AS FOR OUR leading American ballerina, Gillian Murphy simply gets better and better. Her technique is impeccable—strong, secure, nuanced—and her acting has improved immeasurably. This season she was the most persuasive of the heroines in Ashton’s splendid Sylvia, with its glorious Delibes score and its predictable but engaging story: One of the goddess Diana’s virgin huntresses defies the god Eros, and (of course) is pierced with one of his arrows and surrenders to Love. Sylvia was one of the great Fonteyn roles, demanding robustness in the first act, pathos in the second (when Sylvia is kidnapped by an evil hunter) and triumphant bravura in the third, when Eros reunites her with the shepherd Aminta. Four years ago, when ABT first took on Sylvia, Murphy—with her superb athleticism—was already resplendent in Act I. Today she’s found a touching forlorn quality for the second act and a radiant splendor for the third.
Sylvia also proved to be a rewarding role for Vishneva. She’s such an exemplary dancer, so incapable of inferior work, that one almost starts to take her for granted. She isn’t really an Ashton dancer, but Sylvia is a gloss on 19th-century French ballet, and her classicism carries her through. She’s perhaps a little too much of a dominatrix in Act I—a little too bossy with her troop of huntresses and a touch too rude in her challenge to Eros—but it’s always wonderful to watch dancing on this elevated level.
Paloma Herrera, yet another Sylvia, conscientiously held things together in her pleasant, appealing way. Audiences like her, critics like her, even I like her. But in 15 years of watching her, I’ve never for a moment been excited by her; she seems to me the same nice, reliable executant in every role. I’d rather take my chances watching the far more uneven but always stimulating Michele Wiles.

 

AS FOR THE MEN what’s left to say about ABT’s amazing contingent of stars? There’s Marcelo Gomes—romantic, generous, commanding. There’s David Hallberg, he of the gorgeous line and astonishing jump. Herman Cornejo, Ethan Stiefel (out for too much of the season), Angel Corella, Jose Manuel Carreño—it’s a monopoly. And Cory Stearns, a new soloist, is coming up fast. Then there’s the unique Daniil Simkin, to me more of a specialty act than a normal dancer for a normal repertory. He whirls, he twirls, but, for instance, as the little goat in the finale of Sylvia, in his super-snug, form-fitting blue costume (with blue face and blue wig), he looked neither goatish nor human—not so much gender confusion as species confusion. In the same role, Carlos Lopez was appropriately goatish and ruttish.
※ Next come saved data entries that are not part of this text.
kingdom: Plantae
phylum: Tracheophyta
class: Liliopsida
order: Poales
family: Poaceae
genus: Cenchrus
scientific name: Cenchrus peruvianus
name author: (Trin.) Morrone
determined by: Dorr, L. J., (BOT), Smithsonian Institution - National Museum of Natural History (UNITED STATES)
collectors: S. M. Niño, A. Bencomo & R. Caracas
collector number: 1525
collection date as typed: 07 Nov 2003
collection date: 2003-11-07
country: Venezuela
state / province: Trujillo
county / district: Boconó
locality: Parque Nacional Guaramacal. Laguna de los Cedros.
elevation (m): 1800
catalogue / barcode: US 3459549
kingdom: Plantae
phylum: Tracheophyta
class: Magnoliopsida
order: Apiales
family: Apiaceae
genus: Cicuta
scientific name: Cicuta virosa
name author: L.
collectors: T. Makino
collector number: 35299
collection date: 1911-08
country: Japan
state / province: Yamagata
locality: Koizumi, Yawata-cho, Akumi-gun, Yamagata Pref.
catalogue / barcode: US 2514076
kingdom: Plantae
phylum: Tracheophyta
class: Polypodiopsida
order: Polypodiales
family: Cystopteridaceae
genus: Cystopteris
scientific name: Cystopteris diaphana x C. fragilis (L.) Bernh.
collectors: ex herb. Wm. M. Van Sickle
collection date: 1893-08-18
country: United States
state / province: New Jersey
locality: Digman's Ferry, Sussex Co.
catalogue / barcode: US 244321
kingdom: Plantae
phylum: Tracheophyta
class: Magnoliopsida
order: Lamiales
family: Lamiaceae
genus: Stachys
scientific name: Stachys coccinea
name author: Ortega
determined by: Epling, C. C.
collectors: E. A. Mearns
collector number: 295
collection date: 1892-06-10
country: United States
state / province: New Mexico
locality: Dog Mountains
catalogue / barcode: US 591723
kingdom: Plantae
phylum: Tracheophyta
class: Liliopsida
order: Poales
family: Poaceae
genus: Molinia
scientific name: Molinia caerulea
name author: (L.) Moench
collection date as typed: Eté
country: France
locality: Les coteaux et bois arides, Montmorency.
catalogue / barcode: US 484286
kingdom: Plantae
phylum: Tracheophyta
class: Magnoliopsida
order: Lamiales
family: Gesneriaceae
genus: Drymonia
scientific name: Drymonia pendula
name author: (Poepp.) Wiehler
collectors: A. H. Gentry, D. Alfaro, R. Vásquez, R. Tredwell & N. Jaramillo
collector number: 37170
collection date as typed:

Also impressive in Sylvia was Gennadi Saveliev as the wicked hunter Orion; he has the bulk, the strength, the brutishness. (Casting the more refined Jared Matthews both as Orion and Hilarion in Giselle was a less fortunate idea.) The important thing is that ABT is carefully bringing along its younger dancers, so that we’re beginning to enjoy the pleasures with which City Ballet has provided us for more than 50 years: tracking careers from the very start. Yes, the company imports an Osipova at the very top, but it’s also raising and grooming its own. Among the talented young who made themselves felt this season were Alexandre Hammoudi, Arron Scott, Blaine Hoven and two highly talented (and highly dissimilar) girls: the lyrical, enchanting Hee Seo and the provocative and fascinating Simone Messmer. Not only was Messmer the only one in the cast of Taylor’s Airs who really looked at home, but also—in a New York debut—she was a remarkably strong, self-assured and authoritative Queen of the Wilis. Now there’s a one-two punch.